Some 30 or 40 worshipers shuffled in on Sunday morning to the basement of Freedom House, a community center in inner-city Boston that is part of Azusa Christian Community. The "altar" (a folding table draped with a brightly colored African linen) was circled by three rows of folding chairs on which had been placed, on alternating chairs, NIV study Bibles. There was no bulletin. The worship songs were familiar choruses, raucously proffered—the love of King Jesus was "tumblin' down" that morning.

"Julian" (not his real name) came in and sat down nervously, clutching his Bible. His gold earring jumped out like the exclamation point to his shaved head. His sweater glowed white, and his crisp white pants almost crackled when he sat down.
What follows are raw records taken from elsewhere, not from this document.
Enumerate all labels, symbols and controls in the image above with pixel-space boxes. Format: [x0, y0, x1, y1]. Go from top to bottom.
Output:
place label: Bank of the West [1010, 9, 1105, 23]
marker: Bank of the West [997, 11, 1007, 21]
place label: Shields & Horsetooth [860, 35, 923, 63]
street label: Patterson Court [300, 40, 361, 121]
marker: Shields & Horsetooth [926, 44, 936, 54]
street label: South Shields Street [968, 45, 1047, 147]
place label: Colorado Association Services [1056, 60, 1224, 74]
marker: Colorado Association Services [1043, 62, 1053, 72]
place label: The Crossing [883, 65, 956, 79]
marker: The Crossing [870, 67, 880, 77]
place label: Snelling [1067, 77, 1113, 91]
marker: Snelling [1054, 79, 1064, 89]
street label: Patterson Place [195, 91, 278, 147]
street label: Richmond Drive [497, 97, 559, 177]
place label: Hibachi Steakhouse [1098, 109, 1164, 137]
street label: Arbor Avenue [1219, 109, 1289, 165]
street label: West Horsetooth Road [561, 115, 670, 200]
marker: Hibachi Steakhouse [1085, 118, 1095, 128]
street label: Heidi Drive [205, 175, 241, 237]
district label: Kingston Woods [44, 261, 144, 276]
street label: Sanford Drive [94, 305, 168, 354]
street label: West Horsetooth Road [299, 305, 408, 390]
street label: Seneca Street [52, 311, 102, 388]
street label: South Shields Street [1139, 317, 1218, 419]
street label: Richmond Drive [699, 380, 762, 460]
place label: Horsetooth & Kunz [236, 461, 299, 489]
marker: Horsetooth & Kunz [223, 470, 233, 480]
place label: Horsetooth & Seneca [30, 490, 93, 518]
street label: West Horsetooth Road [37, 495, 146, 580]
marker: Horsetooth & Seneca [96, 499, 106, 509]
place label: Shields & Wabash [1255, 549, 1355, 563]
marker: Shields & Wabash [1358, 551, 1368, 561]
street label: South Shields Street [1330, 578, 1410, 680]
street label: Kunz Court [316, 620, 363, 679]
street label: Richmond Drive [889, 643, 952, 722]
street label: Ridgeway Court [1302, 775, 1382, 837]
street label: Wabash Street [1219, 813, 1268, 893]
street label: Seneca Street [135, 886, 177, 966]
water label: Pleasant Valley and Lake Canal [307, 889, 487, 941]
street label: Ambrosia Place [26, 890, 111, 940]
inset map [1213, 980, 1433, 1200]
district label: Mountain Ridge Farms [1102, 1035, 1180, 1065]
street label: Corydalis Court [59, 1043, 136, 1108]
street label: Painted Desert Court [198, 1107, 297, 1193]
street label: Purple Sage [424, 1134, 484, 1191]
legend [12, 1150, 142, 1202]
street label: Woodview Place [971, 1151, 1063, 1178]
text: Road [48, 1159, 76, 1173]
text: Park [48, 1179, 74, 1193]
Julian asked for prayer for his Jewish neighbor during the prayer time. "Yes, Lord. He's my buddy, Lord," he repeated, throughout the petition.

At other junctures during the service, Julian had other things to say. "Pastor," he said, "I thought you were going to be gone today."

"No, Julian," the pastor replied in a quiet voice, "I'm leaving later this afternoon. It's time to settle down, Julian."

And for a while, Julian settled, blurting out random comments only now and then. But at the conclusion of what had become a two-hour worship service, just as the pastor dismissed the worshipers, Julian had one more thing to say. "I have a prayer to the Lord," he said standing up. "Everybody open your Bibles." Those who had started to shuffle out stopped and turned. "Everybody get your Bibles!"

"Julian," the pastor said, "It's time to go. Now say your prayer."

"I'm not going to 'til everybody opens their Bibles," Julian snapped. "This is prayer to the Lord. You mean nobody cares enough to say a prayer to the Lord?"

Departing worshipers looked at Julian and at one another, thinking, Maybe we should open our Bibles.

"Okay, Julian," the pastor continued. "My Bible is open. Say your prayer."

That wasn't enough. Julian wanted everybody's Bibles opened. He grew agitated. As far as he was concerned, nobody was going anywhere until he said his prayer to the Lord.

Then, heaven-sent, an older woman from the congregation stepped up to Julian, shook her finger in his face, and said, "Julian, you're out of order."

That's all it took. It was enough that only "Pastor" had his Bible open. And Julian said his prayer. He read out loud from Psalm 136: "Give thanks to the Lord, for he is good." Waving his arm, he signaled everyone else to echo the refrain: His love endures forever. "To him alone who does great things," Julian bellowed. "His love endures forever," the assembly answered. "Who by his understanding made the heavens" "His love endures forever … "

And on it went, until the psalm had been recited in its entirety by Julian, and its refrain echoed by the reassembled congregation.

Julian's prayer to the Lord, belligerently imposed though it may have been, ended that morning's service with spontaneous, unanimous adoration. Julian, a former street pimp, had been used by God.

He is but one example of those whose lives have been rerouted as a result of the courageous, in-your-face street ministry of the pastor in that church, Eugene F. Rivers III.

I. Hustler-turned-preacher
Rivers is a man who evokes strong responses. Some, when asked about his crusading campaign to transform Boston's ghettos through the Ten Point Coalition, have derisively dismissed him as an "agitator," a "philosophical gadfly," a "very problematic force," even a "bad joke." Others have hailed him as a champion of "ministry to the marginalized," a "conscience-raiser who afflicts the comfortable," and a "prophet." The Boston Globe, too, has trumpeted Rivers and his colleagues as "a band of Christ soldiers" who "deserve praise for their courage."